→ **TASKS TO CARRY OUT**
a – According to the article on mental training, why does Gordin think sports psychology should be called "performance psychology"? Answer in one to three sentences.
b – Return the stretch of the article on mental training from "Do you mind" through "on the board.", copied word for word.

→ **TEXT BLOCK**
****************

Posted 26 JANUARY 2006 (Expanded 2006 based on 1996 story)
Do you mind your body?
Once upon a time, mind and body were considered separate. Psychologists studied one, physicians studied the other. In the past couple of decades, scientists have discovered fiendishly complex linkages between mind and body. Social support influences cancer survival. Nutrition affects concentration. Attitude affects susceptibility to disease. You can document this with cold, impersonal numbers.
For our purposes, what matters is that attitude and alertness affect athletic performance. This fact explains that inward look while a speed-skater psychs herself up for a race, the pause for concentration you see when a diver composes herself on the board.
What's going on in these moments of supreme concentration, as the athlete prepares for a performance that could bag an Olympic medal -- even a major endorsement deal? Concentration, mental mapping of the upcoming event, and relaxation; in sum, mental training.
Richard Gordin, a professor of health, physical education and recreation at Utah State University, told us in 1996 that it wasn't just Olympic-caliber athletes who stand to benefit from mental training. The discipline "could apply to recreational athletes as well," Gordin says.
Gordin thinks sports psychology should be called "performance psychology," since its tenets are equally applicable to any endeavor requiring extreme concentration and effort. Gordin says he's taught this five-step plan, developed by Canadian sports psychologist Terry Orlick, to gymnasts and fencers, and surgeons and actors:
Mental Readiness: a feeling of preparation, an ability to foresee what will occur during the event.
Full focus: placing all energy -- mental and physical -- on the upcoming event.
Distraction control: tuning out distractions, like crowds and Olympic razzle-dazzle; and internal distractions, like messages of hope or fear that only increase tension.
Positive imagery: imagining yourself doing the event flawlessly, which seems to train the mind to control the body more effectively.

****************

→ **MATERIAL PROVIDED**
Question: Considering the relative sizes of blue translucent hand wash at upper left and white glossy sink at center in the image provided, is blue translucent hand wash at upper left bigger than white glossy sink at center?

****************

→ **EXERCISE ANSWERS**
a – Gordin thinks the term fits because the tenets of sports psychology are equally applicable to any endeavor that requires extreme concentration and effort.

b –
Do you mind your body?
Once upon a time, mind and body were considered separate. Psychologists studied one, physicians studied the other. In the past couple of decades, scientists have discovered fiendishly complex linkages between mind and body. Social support influences cancer survival. Nutrition affects concentration. Attitude affects susceptibility to disease. You can document this with cold, impersonal numbers.
For our purposes, what matters is that attitude and alertness affect athletic performance. This fact explains that inward look while a speed-skater psychs herself up for a race, the pause for concentration you see when a diver composes herself on the board.